===== Documenttekst

De bestreden reclame-uiting
Het betreft een huis-aan-huis folder van adverteerder. Op de voorzijde van de folder staat de tekst:
“12 Apostelen genezingsdienst
(…)
Gebaseerd op het Woord van God, zullen er tijdens deze dienst 12 pastors sterke gebeden opzeggen voor uw genezing. Als u gezondheidsproblemen heeft, maar u gelooft dat door het gebed u uw problemen kunt oplossen, neem dan deel aan deze speciale genezingsdienst. Ervaar ook Gods macht in uw leven.
(…)”
Op de achterzijde van de folder worden, onder de titels:
“Door de macht van God is mijn dochter genezen”
en
“Genezen van darmkanker door het geloof”,
van verschillende personen positieve ervaringen met de betreffende gebedsdiensten beschreven.
Rechts, langs de rand, staat de tekst:
“De UKGR beweert geen mensen te kunnen genezen, maar gelooft dat God dat kan door de kracht van het geloof. Volg altijd uw dokters advies op!”
De klacht
Kanker is een medische aandoening die slechts door middel van zware medische behandelingen mogelijk te genezen is. Met name van darmkanker is bekend dat deze ziekte zeer lastig tot onmogelijk te genezen is.
De suggestie dat men, door zich tot God te wenden, van kanker kan genezen en de hieruit voortvloeiende suggestie dat degenen die niet genezen, blijkbaar worden gestraft, is in strijd met het fatsoen. Tevens is dit zeer kwetsend voor kankerpatiënten.
De uiting is in strijd met artikel 2, 4, 6, 7 en 8 van de Nederlandse Reclame Code (NRC).

==========
===== Vastgelegde gegevens

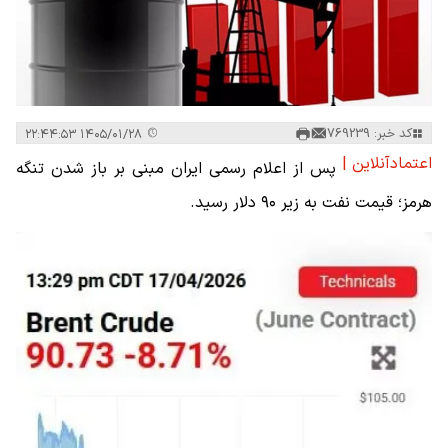
کد خبر: 769239
۱۴۰۵/۰۱/۲۸ ۲۲:۴۴:۵۳
اعتمادآنلاین |
پس از اعلام رسمی ایران مبنی بر باز شدن تنگه
هرمز؛ قیمت نفت به زیر ۹۰ دلار رسید.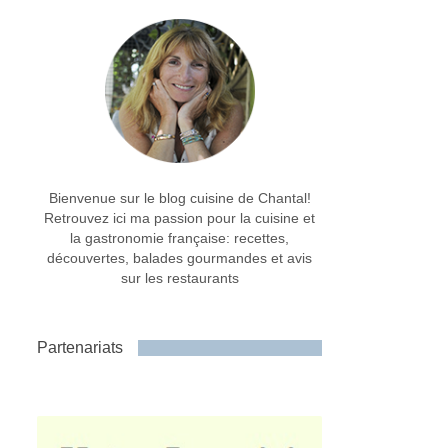
Bienvenue sur le blog cuisine de Chantal!
Retrouvez ici ma passion pour la cuisine et
la gastronomie française: recettes,
découvertes, balades gourmandes et avis
sur les restaurants
Partenariats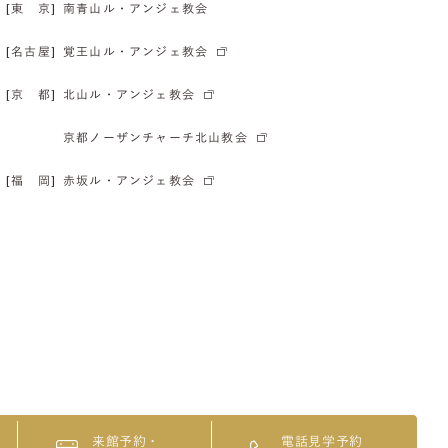
[東 京]
南青山ル・アンジェ教会
[名古屋]
覚王山ル・アンジェ教会
[京 都]
北山ル・アンジェ教会
京都ノーザンチャーチ北山教会
[福 岡]
赤坂ル・アンジェ教会
来館予約・
電話見学予約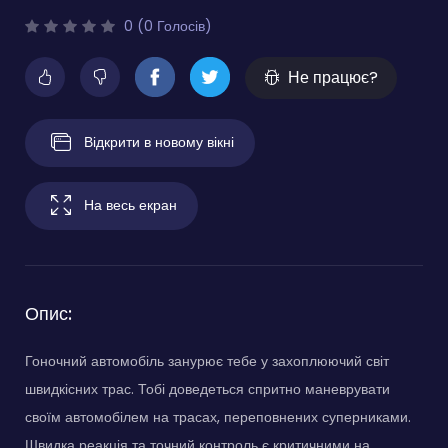
0 (0 Голосів)
Не працює?
Відкрити в новому вікні
На весь екран
Опис:
Гоночний автомобіль занурює тебе у захоплюючий світ
швидкісних трас. Тобі доведеться спритно маневрувати
своїм автомобілем на трасах, переповнених суперниками.
Швидка реакція та точний контроль є критичними на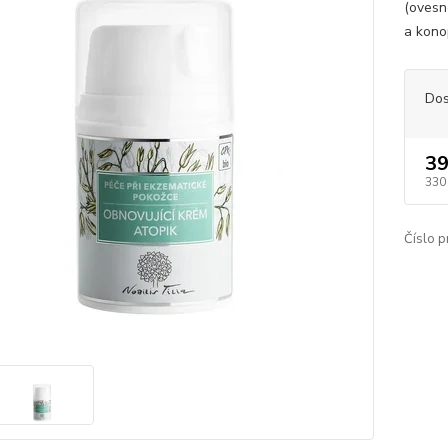
(ovesn
a kono
Dos
39
330
Číslo p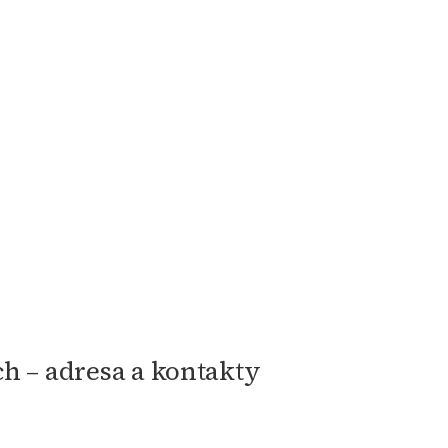
ch – adresa a kontakty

==========

● **Opdracht**: Schrijf de tekst over de klacht tegen de folder voor de genezingsdienst verder, vanaf waar die ophoudt.

● **Antwoord**:
Het verweer
De folders zijn bedoeld om mensen te informeren over de persoonlijke ervaringen van mensen met godsdienst. De stelling van klager dat de uiting suggereert dat men door gebrek aan geloof niet wordt genezen is onterecht. Adverteerder wil juist een positieve mededeling doen. Adverteerder voegt bij zijn verweer twee ´aktes van vrijgeven’ van de personen die in de folders worden genoemd, waarin onder meer staat dat hun verklaringen in de folders waar zijn. Voorts staat in de folder dat adverteerder niet beweert dat hij mensen kan genezen, maar dat hij ‘gelooft dat God dat kan door de kracht van het geloof’, en dat men altijd het advies van de dokter moet opvolgen.
Het oordeel van de Commissie
Bij de beantwoording van de vraag of een reclame-uiting in strijd is met de goede smaak en/of het fatsoen dan wel nodeloos kwetsend is, stelt de Commissie zich terughoudend op, gelet op het subjectieve karakter van deze criteria. Met betrekking tot de onderhavige uiting, acht de Commissie de grenzen van hetgeen toelaatbaar moet worden geacht niet overschreden. Zij overweegt daartoe dat adverteerder – in beginsel – de vrijheid heeft om als levensbeschouwelijke organisatie zijn denkbeelden te uiten en dat de uiting geen teksten bevat die de Commissie kwetsend acht. De uiting roept op om gebedsdiensten bij te wonen en geeft de ervaringen weer van verschillende personen, die zij – naar eigen zeggen – met het geloof en de diensten van adverteerder hebben. Naar het oordeel van de Commissie wordt in de uiting niet de suggestie gewekt dat men gestraft wordt wanneer men niet bidt.
Waar het duidelijk een weergave is van persoonlijke ervaringen, kan evenmin worden gezegd dat de uiting misleidend is.
De uiting is niet van dien aard dat deze in strijd kan worden geacht met artikel 6 NRC.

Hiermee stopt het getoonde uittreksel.